Sarah E. Draves

Thinking about data, models, and decision-making

Cosmic Filaments with LSST

Since May 2024, I’ve worked as a research assistant in the Gotham Web Lab at City University of New York on applied computational research using simulated data for the upcoming Legacy Survey of Space and Time (LSST) at the Vera C. Rubin Observatory. The project focuses on developing and evaluating methods for identifying multi-scale cosmic filaments in realistic, noisy survey data, with particular emphasis on photometric redshift uncertainty and its impact on downstream analysis.

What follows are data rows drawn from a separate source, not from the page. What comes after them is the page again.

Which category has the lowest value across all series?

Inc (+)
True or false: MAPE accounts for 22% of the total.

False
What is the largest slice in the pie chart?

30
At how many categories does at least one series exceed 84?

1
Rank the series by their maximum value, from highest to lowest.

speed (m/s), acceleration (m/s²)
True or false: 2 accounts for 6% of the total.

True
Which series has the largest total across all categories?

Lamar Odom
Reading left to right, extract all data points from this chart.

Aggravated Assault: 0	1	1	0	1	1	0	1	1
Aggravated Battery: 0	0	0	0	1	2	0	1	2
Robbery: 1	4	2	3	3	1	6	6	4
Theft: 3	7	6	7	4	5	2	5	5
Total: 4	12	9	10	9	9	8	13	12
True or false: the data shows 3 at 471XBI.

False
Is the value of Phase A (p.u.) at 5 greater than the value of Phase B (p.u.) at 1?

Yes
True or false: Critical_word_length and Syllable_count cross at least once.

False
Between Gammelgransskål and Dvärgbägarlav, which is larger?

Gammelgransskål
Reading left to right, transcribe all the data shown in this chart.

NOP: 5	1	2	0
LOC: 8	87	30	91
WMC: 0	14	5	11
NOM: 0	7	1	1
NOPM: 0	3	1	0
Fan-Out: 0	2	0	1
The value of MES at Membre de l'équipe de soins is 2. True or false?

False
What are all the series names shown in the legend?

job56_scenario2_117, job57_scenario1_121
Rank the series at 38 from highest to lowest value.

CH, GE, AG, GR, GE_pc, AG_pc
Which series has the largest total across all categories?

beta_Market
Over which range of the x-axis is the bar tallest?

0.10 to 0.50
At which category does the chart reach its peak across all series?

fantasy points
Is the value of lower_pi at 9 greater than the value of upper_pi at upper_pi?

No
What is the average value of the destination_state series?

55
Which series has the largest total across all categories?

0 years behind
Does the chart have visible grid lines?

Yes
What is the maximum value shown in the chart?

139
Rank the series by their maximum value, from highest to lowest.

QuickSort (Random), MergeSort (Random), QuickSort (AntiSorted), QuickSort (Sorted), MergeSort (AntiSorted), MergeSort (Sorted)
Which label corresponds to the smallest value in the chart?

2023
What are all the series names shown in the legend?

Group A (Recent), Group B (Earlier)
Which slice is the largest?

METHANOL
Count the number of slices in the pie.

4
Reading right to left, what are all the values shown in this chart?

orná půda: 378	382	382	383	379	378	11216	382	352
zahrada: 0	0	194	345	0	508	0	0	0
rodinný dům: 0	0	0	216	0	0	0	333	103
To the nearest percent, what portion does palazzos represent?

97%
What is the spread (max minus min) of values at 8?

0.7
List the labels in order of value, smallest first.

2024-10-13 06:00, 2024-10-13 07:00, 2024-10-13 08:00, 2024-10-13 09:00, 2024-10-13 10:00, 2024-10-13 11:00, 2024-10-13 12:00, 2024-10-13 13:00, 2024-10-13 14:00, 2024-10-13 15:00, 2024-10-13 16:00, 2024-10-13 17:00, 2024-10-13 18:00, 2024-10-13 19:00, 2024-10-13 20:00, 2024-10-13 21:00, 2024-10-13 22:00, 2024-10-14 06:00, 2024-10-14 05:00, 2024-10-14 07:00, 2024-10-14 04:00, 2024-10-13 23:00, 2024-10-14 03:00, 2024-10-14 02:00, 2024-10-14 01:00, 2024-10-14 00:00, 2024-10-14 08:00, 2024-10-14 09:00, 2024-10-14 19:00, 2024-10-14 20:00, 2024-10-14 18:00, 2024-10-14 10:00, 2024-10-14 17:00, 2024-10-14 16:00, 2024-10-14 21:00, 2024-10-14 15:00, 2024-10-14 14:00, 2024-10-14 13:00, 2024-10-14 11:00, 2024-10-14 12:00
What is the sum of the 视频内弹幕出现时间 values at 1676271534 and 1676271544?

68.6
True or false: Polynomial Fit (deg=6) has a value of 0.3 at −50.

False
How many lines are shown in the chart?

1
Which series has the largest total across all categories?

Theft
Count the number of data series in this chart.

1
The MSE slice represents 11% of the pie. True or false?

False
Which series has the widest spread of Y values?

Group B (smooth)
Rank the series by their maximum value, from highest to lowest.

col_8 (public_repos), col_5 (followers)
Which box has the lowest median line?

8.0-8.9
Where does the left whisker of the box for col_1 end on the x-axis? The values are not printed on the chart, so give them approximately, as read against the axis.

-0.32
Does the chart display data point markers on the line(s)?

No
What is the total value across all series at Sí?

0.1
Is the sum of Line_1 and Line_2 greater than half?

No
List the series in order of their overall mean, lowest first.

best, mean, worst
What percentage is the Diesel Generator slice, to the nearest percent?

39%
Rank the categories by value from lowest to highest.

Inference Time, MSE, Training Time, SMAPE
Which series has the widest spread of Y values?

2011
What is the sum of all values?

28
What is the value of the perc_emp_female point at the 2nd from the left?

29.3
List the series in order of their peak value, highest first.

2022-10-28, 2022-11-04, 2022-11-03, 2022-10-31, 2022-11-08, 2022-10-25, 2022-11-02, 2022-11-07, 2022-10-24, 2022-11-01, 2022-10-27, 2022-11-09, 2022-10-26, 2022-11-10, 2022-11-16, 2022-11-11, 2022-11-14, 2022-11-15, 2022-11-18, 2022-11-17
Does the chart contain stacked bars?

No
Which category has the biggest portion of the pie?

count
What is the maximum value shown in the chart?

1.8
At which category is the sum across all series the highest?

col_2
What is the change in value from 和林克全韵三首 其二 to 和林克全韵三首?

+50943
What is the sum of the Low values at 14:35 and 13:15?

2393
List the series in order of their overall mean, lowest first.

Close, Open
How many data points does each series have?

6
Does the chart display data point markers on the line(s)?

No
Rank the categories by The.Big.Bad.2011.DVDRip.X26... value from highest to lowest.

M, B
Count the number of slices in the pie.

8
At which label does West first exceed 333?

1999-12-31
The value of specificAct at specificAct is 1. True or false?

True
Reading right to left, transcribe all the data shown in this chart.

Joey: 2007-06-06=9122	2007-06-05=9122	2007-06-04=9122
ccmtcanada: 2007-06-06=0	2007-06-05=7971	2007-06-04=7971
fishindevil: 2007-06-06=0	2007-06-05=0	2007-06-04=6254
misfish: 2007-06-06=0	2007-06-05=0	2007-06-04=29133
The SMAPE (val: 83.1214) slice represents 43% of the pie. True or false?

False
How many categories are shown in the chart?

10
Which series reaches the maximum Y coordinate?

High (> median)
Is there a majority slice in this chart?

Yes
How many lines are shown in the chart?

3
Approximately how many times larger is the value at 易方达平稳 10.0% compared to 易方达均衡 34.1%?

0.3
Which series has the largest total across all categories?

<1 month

I built Python-based data processing pipelines to ingest simulated galaxy catalogs, apply redshift slicing, perform coordinate transformations, and generate inputs suitable for filament reconstruction using the existing topology-based tool DisPerSE. After reconstruction, I returned filament outputs to Python for visualization, exploratory analysis, and qualitative comparison against three-dimensional filament structures derived from the underlying simulated galaxy positions.

A central part of my work involved systematically varying reconstruction and preprocessing parameters to evaluate how modeling choices—such as redshift binning strategy and uncertainty treatment—shape inferred filament structure and downstream interpretation. Throughout the project, I emphasized transparent validation, careful handling of uncertainty, and workflows designed to scale to LSST-sized datasets.

I work closely with faculty and postdoctoral researchers in the Gotham Web Lab, independently designing and iterating on the data preparation and analysis workflows used in the project. My code for this project is split into three repositories, one for work on the Rubin Science Platform, one for work on the Dark Energy Science Collaboration NERSC Jupyter Labs instance, and one for local analysis of DisPerSe results.